## EXERCISE TEXT
§
Because you are human and we all crave love and sexual connection (not necessarily in that order).

Be kind to yourself.

JoSchmooze
05-13-2014, 01:29 PM
The word I see most often here is expectations.
Sometimes expectations become such that nothing
else matters. We expect that the carnal will happen,
we expect the chemistry to be there, we expect that
this "one" will be "the one"....

It happens because expectations don't match reality....

starryeyes
05-13-2014, 02:50 PM
I have met some of my best friends online (specifically on this site) I also have formed several relationships too. In my community, butch-femme really isn't around so meeting people online gives me an outlet to my community that I desperately need! Have I met some creepers?? Absolutely. But, I have also met people I will love for the rest of my life. As long as you are safe, follow your gut and make sure you have someone you can call incase things go bad, I say go for it. There is so much potential and a whole other world you can reach online. It's pretty incredible!

Daktari
05-13-2014, 03:25 PM
The word I see most often here is expectations.
Sometimes expectations become such that nothing
else matters. We expect that the carnal will happen,
we expect the chemistry to be there, we expect that
this "one" will be "the one"....

It happens because expectations don't match reality....



I agree totally Jo. Even when we think we have no expectations we generally do, but they're masked by a layer of denial :cheesy:

ExMrsD and I didn't really have time for expectations beyond what promised to be a crackin' shag :groucho: ...we met within a fortnight of getting each others details on a UK bf site through an ex. We always said we were having the longest one night stand in history.

The time I felt hurt most, and felt most used by, was one that had, apparently, good reason after good reason not to meet for several months. I found out why afterwards...she was still seeing her alleged ex. Expectations built during many, many hours on the phone and online.
Sadly, the reality definitely didn't meet the expectations.

It's also my experience that there can be more than one great love or grand passion for everyone. I've been lucky enough to have had two thus far...with fun fillers in and around them. I sure don't rule out another.

Keep the faith :tinfoil:

BrutalDaddy
05-14-2014, 05:48 PM
BrutalDyke and femmsational - I assume you two are a couple?

I'm glad it worked out for you.
§
## TASK DETAILS
Duplicate, word for word, the stretch of the forum thread on meeting people online from "It's also my" through "are a couple?".

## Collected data
§
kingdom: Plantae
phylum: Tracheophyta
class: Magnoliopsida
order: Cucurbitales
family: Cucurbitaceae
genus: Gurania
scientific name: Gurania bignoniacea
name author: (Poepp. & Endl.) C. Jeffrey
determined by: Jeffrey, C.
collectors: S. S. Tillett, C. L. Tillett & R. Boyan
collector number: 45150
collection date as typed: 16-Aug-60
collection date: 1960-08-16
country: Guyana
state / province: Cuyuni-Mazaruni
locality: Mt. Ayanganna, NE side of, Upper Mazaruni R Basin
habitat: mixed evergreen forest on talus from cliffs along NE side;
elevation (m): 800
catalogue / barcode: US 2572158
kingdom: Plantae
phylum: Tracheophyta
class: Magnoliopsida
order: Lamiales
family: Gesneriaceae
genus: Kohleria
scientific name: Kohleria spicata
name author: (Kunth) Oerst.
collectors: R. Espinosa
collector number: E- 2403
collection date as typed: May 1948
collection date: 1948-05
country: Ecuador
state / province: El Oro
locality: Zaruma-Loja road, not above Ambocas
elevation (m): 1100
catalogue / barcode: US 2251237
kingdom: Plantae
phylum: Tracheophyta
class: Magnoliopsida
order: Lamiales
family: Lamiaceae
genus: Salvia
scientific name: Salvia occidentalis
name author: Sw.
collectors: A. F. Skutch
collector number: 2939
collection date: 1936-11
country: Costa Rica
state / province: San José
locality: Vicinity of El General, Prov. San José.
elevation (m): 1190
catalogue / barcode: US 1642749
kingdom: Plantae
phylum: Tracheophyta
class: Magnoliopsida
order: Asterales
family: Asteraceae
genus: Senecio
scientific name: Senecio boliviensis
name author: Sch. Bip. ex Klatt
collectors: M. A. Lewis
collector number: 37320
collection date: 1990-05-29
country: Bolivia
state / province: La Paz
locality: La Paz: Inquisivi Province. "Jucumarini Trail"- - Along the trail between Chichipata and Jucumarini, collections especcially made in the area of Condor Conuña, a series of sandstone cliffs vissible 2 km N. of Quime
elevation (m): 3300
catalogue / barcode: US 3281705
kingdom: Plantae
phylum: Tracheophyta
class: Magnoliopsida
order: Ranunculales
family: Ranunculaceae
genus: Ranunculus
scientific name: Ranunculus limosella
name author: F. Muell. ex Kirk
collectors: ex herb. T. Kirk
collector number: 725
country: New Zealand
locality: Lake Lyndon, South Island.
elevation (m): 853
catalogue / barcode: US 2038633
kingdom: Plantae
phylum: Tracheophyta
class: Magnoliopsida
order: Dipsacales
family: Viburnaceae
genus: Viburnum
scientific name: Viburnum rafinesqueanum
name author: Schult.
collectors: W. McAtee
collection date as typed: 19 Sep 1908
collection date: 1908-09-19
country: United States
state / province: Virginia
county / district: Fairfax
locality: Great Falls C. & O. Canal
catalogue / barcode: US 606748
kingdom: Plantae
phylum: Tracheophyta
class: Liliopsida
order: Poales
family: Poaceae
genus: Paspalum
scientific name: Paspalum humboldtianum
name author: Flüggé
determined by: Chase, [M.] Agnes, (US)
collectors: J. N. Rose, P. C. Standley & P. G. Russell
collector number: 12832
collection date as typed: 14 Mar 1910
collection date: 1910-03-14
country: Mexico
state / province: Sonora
§
## EXERCISE OUTPUT
It's also my experience that there can be more than one great love or grand passion for everyone. I've been lucky enough to have had two thus far...with fun fillers in and around them. I sure don't rule out another.

Keep the faith :tinfoil:

BrutalDaddy
05-14-2014, 05:48 PM
BrutalDyke and femmsational - I assume you two are a couple?